◆ **TASK**: Every record has to be written out exactly, with no line missing.
DATASET CONTENT START
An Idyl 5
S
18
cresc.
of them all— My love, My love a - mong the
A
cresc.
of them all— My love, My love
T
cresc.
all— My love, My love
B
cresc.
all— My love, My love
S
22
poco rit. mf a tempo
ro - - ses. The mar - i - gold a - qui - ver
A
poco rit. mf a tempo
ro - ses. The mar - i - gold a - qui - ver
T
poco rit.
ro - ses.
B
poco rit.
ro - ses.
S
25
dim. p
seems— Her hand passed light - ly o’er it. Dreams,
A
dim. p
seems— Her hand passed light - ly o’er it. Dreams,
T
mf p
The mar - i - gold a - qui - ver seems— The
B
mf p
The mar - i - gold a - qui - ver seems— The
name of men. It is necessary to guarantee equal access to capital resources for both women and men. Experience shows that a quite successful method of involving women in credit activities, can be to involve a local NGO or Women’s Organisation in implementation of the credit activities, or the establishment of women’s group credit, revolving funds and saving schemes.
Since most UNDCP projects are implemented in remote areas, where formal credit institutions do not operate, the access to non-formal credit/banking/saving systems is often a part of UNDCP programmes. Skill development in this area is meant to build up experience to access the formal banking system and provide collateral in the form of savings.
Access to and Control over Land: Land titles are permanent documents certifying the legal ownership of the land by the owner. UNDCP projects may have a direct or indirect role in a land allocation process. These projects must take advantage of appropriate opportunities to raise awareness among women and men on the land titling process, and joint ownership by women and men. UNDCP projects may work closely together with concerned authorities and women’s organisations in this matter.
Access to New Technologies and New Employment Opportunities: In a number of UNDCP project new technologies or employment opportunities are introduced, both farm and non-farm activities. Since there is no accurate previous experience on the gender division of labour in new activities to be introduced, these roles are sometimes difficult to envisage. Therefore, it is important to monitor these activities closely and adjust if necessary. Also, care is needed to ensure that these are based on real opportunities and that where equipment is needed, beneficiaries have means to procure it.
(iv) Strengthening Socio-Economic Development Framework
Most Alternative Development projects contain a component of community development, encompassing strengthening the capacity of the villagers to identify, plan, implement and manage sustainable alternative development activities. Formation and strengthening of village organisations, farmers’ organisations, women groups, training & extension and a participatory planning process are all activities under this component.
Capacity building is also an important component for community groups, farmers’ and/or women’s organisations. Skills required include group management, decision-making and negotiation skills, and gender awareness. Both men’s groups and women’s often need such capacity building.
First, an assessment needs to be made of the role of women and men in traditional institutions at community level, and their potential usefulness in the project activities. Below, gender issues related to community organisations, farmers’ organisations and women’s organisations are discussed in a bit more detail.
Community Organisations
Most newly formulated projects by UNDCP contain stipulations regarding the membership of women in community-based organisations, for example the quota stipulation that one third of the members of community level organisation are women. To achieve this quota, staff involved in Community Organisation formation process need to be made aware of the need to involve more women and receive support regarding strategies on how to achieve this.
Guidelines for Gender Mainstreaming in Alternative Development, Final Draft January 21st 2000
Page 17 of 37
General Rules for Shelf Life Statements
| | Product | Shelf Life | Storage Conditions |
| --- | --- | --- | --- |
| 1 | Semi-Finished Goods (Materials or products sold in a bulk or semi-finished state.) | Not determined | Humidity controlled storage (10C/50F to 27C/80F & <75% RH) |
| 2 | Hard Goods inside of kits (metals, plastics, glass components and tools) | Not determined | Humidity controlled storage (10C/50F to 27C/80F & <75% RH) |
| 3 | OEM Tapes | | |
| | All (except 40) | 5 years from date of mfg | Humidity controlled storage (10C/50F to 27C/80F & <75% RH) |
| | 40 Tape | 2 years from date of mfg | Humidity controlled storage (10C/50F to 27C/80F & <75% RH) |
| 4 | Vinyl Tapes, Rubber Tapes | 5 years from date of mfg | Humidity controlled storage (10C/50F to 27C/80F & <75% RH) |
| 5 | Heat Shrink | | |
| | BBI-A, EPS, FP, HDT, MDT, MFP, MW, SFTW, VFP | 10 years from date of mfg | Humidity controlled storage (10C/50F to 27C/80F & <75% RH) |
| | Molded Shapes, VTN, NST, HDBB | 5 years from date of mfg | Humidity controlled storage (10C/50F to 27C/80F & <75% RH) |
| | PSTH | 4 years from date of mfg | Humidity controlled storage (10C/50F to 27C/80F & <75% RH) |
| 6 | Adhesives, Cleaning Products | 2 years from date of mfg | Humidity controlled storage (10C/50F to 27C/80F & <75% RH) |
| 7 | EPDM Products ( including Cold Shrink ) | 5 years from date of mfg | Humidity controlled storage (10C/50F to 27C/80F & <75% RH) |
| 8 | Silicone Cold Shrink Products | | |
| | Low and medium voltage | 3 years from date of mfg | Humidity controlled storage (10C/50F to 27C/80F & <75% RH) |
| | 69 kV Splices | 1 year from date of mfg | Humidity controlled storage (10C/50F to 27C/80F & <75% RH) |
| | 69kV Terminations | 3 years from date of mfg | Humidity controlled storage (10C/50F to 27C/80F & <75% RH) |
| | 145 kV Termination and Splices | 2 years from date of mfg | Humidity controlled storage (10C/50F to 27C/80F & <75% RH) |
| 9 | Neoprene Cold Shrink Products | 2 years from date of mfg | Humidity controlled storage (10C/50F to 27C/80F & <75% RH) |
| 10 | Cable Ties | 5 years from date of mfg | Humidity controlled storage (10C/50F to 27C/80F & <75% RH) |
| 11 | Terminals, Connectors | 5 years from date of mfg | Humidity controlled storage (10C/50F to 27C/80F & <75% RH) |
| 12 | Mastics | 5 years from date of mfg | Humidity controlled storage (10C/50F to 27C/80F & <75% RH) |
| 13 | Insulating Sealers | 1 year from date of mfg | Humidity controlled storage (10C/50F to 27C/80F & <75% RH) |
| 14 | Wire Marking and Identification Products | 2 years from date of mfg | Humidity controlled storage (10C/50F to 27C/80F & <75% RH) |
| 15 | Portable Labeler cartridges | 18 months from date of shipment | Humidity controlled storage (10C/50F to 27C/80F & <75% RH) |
DATASET CONTENT END
◆ **OUTPUT OF THE TASK**:
An Idyl 5
S
18
cresc.
of them all— My love, My love a - mong the
A
cresc.
of them all— My love, My love
T
cresc.
all— My love, My love
B
cresc.
all— My love, My love
S
22
poco rit. mf a tempo
ro - - ses. The mar - i - gold a - qui - ver
A
poco rit. mf a tempo
ro - ses. The mar - i - gold a - qui - ver
T
poco rit.
ro - ses.
B
poco rit.
ro - ses.
S
25
dim. p
seems— Her hand passed light - ly o’er it. Dreams,
A
dim. p
seems— Her hand passed light - ly o’er it. Dreams,
T
mf p
The mar - i - gold a - qui - ver seems— The
B
mf p
The mar - i - gold a - qui - ver seems— The
name of men. It is necessary to guarantee equal access to capital resources for both women and men. Experience shows that a quite successful method of involving women in credit activities, can be to involve a local NGO or Women’s Organisation in implementation of the credit activities, or the establishment of women’s group credit, revolving funds and saving schemes.
Since most UNDCP projects are implemented in remote areas, where formal credit institutions do not operate, the access to non-formal credit/banking/saving systems is often a part of UNDCP programmes. Skill development in this area is meant to build up experience to access the formal banking system and provide collateral in the form of savings.
Access to and Control over Land: Land titles are permanent documents certifying the legal ownership of the land by the owner. UNDCP projects may have a direct or indirect role in a land allocation process. These projects must take advantage of appropriate opportunities to raise awareness among women and men on the land titling process, and joint ownership by women and men. UNDCP projects may work closely together with concerned authorities and women’s organisations in this matter.
Access to New Technologies and New Employment Opportunities: In a number of UNDCP project new technologies or employment opportunities are introduced, both farm and non-farm activities. Since there is no accurate previous experience on the gender division of labour in new activities to be introduced, these roles are sometimes difficult to envisage. Therefore, it is important to monitor these activities closely and adjust if necessary. Also, care is needed to ensure that these are based on real opportunities and that where equipment is needed, beneficiaries have means to procure it.
(iv) Strengthening Socio-Economic Development Framework
Most Alternative Development projects contain a component of community development, encompassing strengthening the capacity of the villagers to identify, plan, implement and manage sustainable alternative development activities. Formation and strengthening of village organisations, farmers’ organisations, women groups, training & extension and a participatory planning process are all activities under this component.
Capacity building is also an important component for community groups, farmers’ and/or women’s organisations. Skills required include group management, decision-making and negotiation skills, and gender awareness. Both men’s groups and women’s often need such capacity building.
First, an assessment needs to be made of the role of women and men in traditional institutions at community level, and their potential usefulness in the project activities. Below, gender issues related to community organisations, farmers’ organisations and women’s organisations are discussed in a bit more detail.
Community Organisations
Most newly formulated projects by UNDCP contain stipulations regarding the membership of women in community-based organisations, for example the quota stipulation that one third of the members of community level organisation are women. To achieve this quota, staff involved in Community Organisation formation process need to be made aware of the need to involve more women and receive support regarding strategies on how to achieve this.
Guidelines for Gender Mainstreaming in Alternative Development, Final Draft January 21st 2000
Page 17 of 37
General Rules for Shelf Life Statements
| | Product | Shelf Life | Storage Conditions |
| --- | --- | --- | --- |
| 1 | Semi-Finished Goods (Materials or products sold in a bulk or semi-finished state.) | Not determined | Humidity controlled storage (10C/50F to 27C/80F & <75% RH) |
| 2 | Hard Goods inside of kits (metals, plastics, glass components and tools) | Not determined | Humidity controlled storage (10C/50F to 27C/80F & <75% RH) |
| 3 | OEM Tapes | | |
| | All (except 40) | 5 years from date of mfg | Humidity controlled storage (10C/50F to 27C/80F & <75% RH) |
| | 40 Tape | 2 years from date of mfg | Humidity controlled storage (10C/50F to 27C/80F & <75% RH) |
| 4 | Vinyl Tapes, Rubber Tapes | 5 years from date of mfg | Humidity controlled storage (10C/50F to 27C/80F & <75% RH) |
| 5 | Heat Shrink | | |
| | BBI-A, EPS, FP, HDT, MDT, MFP, MW, SFTW, VFP | 10 years from date of mfg | Humidity controlled storage (10C/50F to 27C/80F & <75% RH) |
| | Molded Shapes, VTN, NST, HDBB | 5 years from date of mfg | Humidity controlled storage (10C/50F to 27C/80F & <75% RH) |
| | PSTH | 4 years from date of mfg | Humidity controlled storage (10C/50F to 27C/80F & <75% RH) |
| 6 | Adhesives, Cleaning Products | 2 years from date of mfg | Humidity controlled storage (10C/50F to 27C/80F & <75% RH) |
| 7 | EPDM Products ( including Cold Shrink ) | 5 years from date of mfg | Humidity controlled storage (10C/50F to 27C/80F & <75% RH) |
| 8 | Silicone Cold Shrink Products | | |
| | Low and medium voltage | 3 years from date of mfg | Humidity controlled storage (10C/50F to 27C/80F & <75% RH) |
| | 69 kV Splices | 1 year from date of mfg | Humidity controlled storage (10C/50F to 27C/80F & <75% RH) |
| | 69kV Terminations | 3 years from date of mfg | Humidity controlled storage (10C/50F to 27C/80F & <75% RH) |
| | 145 kV Termination and Splices | 2 years from date of mfg | Humidity controlled storage (10C/50F to 27C/80F & <75% RH) |
| 9 | Neoprene Cold Shrink Products | 2 years from date of mfg | Humidity controlled storage (10C/50F to 27C/80F & <75% RH) |
| 10 | Cable Ties | 5 years from date of mfg | Humidity controlled storage (10C/50F to 27C/80F & <75% RH) |
| 11 | Terminals, Connectors | 5 years from date of mfg | Humidity controlled storage (10C/50F to 27C/80F & <75% RH) |
| 12 | Mastics | 5 years from date of mfg | Humidity controlled storage (10C/50F to 27C/80F & <75% RH) |
| 13 | Insulating Sealers | 1 year from date of mfg | Humidity controlled storage (10C/50F to 27C/80F & <75% RH) |
| 14 | Wire Marking and Identification Products | 2 years from date of mfg | Humidity controlled storage (10C/50F to 27C/80F & <75% RH) |
| 15 | Portable Labeler cartridges | 18 months from date of shipment | Humidity controlled storage (10C/50F to 27C/80F & <75% RH) |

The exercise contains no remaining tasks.